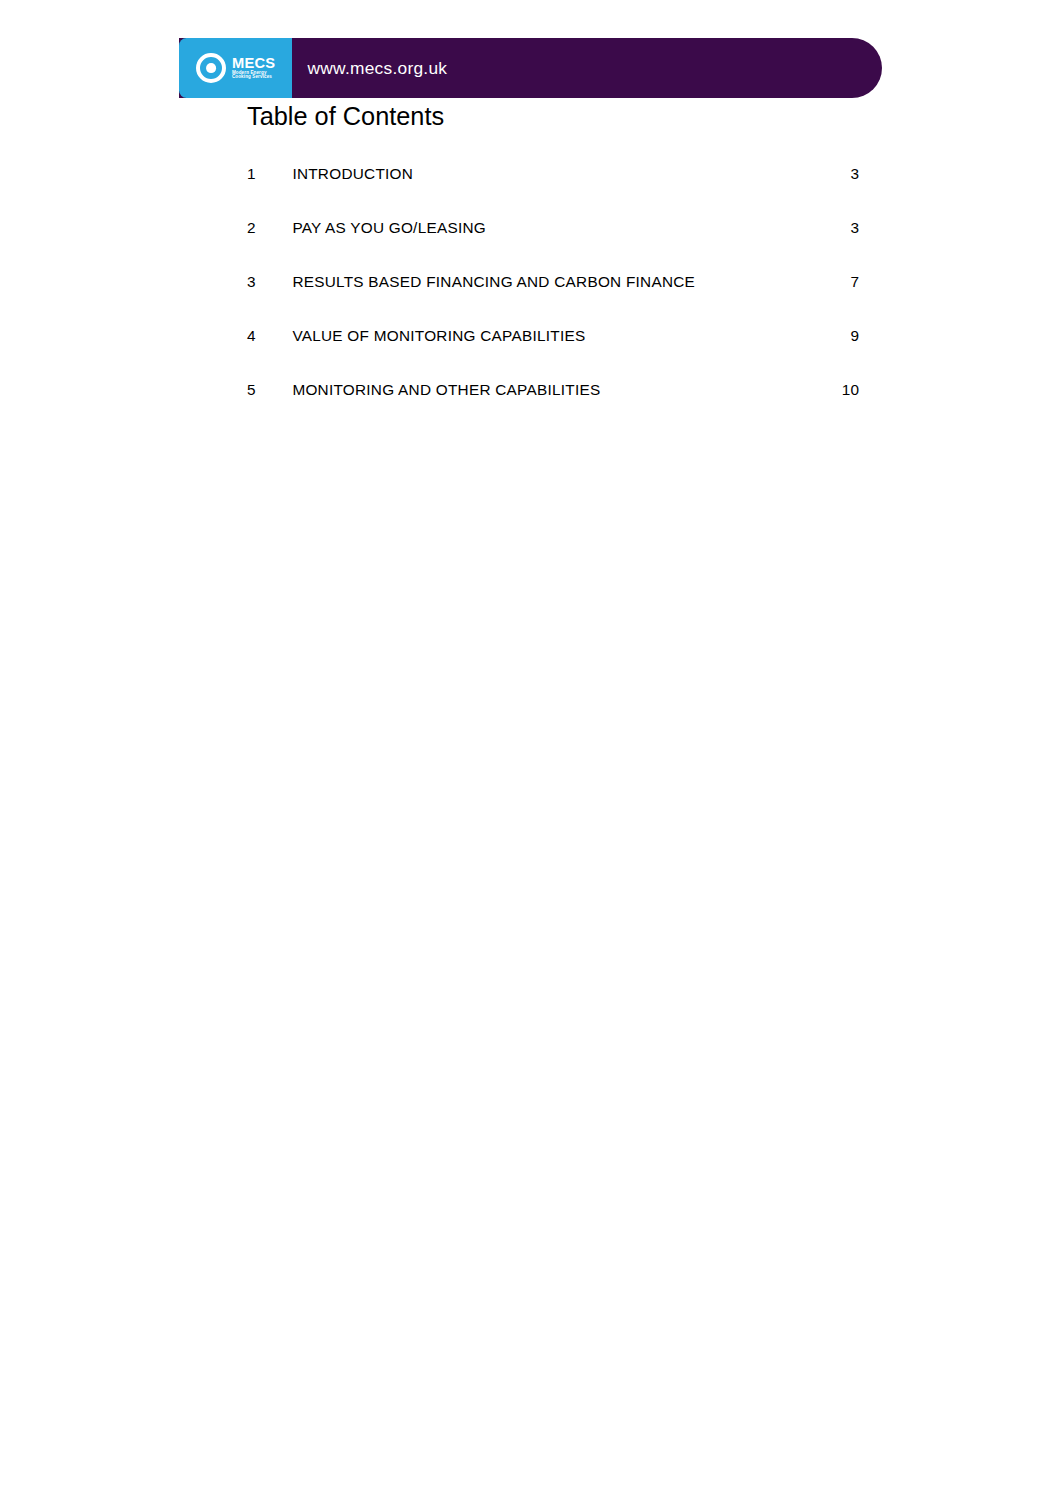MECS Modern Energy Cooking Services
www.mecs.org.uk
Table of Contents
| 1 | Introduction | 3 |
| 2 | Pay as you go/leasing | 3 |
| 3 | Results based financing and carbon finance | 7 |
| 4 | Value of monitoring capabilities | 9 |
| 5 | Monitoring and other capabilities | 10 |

+++

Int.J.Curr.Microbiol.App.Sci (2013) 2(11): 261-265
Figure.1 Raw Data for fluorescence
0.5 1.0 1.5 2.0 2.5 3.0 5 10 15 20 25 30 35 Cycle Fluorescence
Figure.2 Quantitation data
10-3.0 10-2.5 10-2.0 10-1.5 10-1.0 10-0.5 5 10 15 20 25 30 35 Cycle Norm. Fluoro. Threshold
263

+++

▸ What this task involves
Anywhere the listing shows the word "capabilities", copy the full line.

▸ Written solution
| 4 | Value of monitoring capabilities | 9 |
| 5 | Monitoring and other capabilities | 10 |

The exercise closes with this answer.